STATED TASK: Reproduce the lines below verbatim, beginning with the very first line and ending with the line that contains "genus: Coenonympha", with both of those lines included.

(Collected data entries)

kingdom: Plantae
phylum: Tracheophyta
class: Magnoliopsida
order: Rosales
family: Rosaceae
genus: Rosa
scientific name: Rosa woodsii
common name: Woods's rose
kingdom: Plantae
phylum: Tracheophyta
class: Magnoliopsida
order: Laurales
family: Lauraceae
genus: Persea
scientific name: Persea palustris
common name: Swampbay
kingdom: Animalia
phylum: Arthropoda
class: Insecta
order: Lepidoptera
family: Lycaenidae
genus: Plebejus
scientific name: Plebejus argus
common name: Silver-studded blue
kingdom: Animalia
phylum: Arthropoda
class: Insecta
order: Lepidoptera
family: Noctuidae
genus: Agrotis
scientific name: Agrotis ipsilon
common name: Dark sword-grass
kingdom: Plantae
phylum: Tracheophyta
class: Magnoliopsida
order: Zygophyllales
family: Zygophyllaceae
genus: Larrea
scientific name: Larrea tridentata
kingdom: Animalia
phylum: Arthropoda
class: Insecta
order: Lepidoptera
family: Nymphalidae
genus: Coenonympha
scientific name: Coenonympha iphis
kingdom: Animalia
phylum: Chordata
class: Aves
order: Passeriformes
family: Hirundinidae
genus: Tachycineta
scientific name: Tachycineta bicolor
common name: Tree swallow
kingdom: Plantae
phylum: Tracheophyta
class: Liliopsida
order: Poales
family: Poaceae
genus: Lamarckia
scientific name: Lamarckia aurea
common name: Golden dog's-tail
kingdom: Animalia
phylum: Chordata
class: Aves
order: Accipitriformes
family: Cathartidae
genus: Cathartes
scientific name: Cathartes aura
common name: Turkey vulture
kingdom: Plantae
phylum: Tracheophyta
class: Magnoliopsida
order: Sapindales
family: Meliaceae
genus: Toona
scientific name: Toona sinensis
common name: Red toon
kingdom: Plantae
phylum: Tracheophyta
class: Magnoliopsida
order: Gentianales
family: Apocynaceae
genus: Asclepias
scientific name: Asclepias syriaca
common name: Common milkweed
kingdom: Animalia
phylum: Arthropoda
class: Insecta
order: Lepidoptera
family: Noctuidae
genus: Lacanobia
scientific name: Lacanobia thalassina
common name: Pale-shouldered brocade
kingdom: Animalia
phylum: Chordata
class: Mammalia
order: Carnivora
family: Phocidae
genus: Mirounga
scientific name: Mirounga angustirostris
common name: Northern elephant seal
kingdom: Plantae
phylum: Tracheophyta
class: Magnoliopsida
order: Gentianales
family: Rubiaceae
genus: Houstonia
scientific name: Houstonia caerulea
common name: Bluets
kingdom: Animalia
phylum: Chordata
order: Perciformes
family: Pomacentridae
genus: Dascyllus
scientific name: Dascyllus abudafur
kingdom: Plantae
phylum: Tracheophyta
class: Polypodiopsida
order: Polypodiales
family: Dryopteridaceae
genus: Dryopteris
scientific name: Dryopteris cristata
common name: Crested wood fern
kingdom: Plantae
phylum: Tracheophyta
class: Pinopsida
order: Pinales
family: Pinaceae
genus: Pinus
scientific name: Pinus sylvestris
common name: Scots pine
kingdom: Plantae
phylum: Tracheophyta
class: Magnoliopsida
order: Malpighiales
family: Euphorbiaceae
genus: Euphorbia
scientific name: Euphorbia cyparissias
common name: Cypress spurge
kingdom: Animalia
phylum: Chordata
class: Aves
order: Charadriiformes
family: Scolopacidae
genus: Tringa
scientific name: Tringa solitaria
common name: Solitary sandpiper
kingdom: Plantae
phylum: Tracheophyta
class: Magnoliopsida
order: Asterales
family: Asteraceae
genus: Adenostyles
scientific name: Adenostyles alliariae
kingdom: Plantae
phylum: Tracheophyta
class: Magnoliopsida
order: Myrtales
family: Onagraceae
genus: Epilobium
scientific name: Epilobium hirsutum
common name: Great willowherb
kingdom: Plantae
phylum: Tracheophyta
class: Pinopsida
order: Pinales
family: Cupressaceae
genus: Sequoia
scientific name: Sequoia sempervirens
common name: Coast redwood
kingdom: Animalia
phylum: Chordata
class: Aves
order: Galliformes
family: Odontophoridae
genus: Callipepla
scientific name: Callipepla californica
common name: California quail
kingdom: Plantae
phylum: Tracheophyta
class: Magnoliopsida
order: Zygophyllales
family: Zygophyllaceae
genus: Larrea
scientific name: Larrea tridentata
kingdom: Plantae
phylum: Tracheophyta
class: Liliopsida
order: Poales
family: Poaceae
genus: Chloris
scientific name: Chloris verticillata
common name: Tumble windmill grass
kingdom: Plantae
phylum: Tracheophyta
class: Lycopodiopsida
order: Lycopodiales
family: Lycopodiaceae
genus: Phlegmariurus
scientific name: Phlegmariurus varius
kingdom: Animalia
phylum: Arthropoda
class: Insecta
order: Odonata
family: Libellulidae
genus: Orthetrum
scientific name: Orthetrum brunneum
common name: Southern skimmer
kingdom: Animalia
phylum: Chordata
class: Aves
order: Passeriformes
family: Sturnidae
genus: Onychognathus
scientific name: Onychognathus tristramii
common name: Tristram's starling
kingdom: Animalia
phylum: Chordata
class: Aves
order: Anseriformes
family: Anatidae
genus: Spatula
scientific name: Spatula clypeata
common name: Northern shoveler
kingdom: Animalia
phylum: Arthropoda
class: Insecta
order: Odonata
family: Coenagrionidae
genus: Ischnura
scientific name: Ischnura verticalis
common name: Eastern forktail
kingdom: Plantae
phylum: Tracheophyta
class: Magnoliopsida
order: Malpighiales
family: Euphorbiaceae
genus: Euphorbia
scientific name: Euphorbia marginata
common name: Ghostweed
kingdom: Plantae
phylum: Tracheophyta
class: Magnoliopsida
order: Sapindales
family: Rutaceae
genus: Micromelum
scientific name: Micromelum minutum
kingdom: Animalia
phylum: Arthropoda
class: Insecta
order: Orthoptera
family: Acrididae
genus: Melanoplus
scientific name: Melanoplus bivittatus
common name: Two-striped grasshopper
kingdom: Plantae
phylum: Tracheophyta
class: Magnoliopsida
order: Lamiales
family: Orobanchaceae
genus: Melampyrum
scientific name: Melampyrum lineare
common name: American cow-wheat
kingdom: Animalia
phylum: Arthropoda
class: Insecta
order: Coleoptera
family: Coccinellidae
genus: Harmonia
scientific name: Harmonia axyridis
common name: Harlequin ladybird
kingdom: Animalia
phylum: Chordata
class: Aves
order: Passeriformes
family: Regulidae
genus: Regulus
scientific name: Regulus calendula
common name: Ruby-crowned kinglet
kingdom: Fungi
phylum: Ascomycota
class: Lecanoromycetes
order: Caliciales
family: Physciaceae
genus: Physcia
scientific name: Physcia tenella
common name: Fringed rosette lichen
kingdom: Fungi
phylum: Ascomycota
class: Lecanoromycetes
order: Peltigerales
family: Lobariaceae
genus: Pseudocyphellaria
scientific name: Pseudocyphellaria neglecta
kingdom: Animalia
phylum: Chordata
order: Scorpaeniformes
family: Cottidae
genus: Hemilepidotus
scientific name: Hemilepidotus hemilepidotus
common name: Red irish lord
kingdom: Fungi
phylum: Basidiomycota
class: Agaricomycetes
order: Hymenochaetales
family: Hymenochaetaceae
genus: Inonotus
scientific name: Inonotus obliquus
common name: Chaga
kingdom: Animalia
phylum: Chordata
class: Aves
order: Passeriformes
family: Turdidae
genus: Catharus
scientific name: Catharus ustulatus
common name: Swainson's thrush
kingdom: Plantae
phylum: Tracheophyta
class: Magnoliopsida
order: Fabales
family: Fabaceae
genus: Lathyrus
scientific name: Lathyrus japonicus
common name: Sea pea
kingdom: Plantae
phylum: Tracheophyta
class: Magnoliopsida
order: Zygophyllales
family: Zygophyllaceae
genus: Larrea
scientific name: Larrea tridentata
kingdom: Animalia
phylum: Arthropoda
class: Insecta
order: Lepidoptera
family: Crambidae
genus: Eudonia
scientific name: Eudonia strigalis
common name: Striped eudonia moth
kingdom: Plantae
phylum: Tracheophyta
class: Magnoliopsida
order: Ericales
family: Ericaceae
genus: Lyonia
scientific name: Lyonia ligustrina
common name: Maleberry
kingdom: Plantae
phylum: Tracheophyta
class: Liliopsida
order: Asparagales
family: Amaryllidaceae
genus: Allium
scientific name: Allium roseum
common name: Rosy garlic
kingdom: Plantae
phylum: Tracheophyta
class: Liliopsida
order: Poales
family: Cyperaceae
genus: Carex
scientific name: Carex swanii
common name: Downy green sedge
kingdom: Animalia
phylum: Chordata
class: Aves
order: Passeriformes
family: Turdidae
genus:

SOLUTION:
kingdom: Plantae
phylum: Tracheophyta
class: Magnoliopsida
order: Rosales
family: Rosaceae
genus: Rosa
scientific name: Rosa woodsii
common name: Woods's rose
kingdom: Plantae
phylum: Tracheophyta
class: Magnoliopsida
order: Laurales
family: Lauraceae
genus: Persea
scientific name: Persea palustris
common name: Swampbay
kingdom: Animalia
phylum: Arthropoda
class: Insecta
order: Lepidoptera
family: Lycaenidae
genus: Plebejus
scientific name: Plebejus argus
common name: Silver-studded blue
kingdom: Animalia
phylum: Arthropoda
class: Insecta
order: Lepidoptera
family: Noctuidae
genus: Agrotis
scientific name: Agrotis ipsilon
common name: Dark sword-grass
kingdom: Plantae
phylum: Tracheophyta
class: Magnoliopsida
order: Zygophyllales
family: Zygophyllaceae
genus: Larrea
scientific name: Larrea tridentata
kingdom: Animalia
phylum: Arthropoda
class: Insecta
order: Lepidoptera
family: Nymphalidae
genus: Coenonympha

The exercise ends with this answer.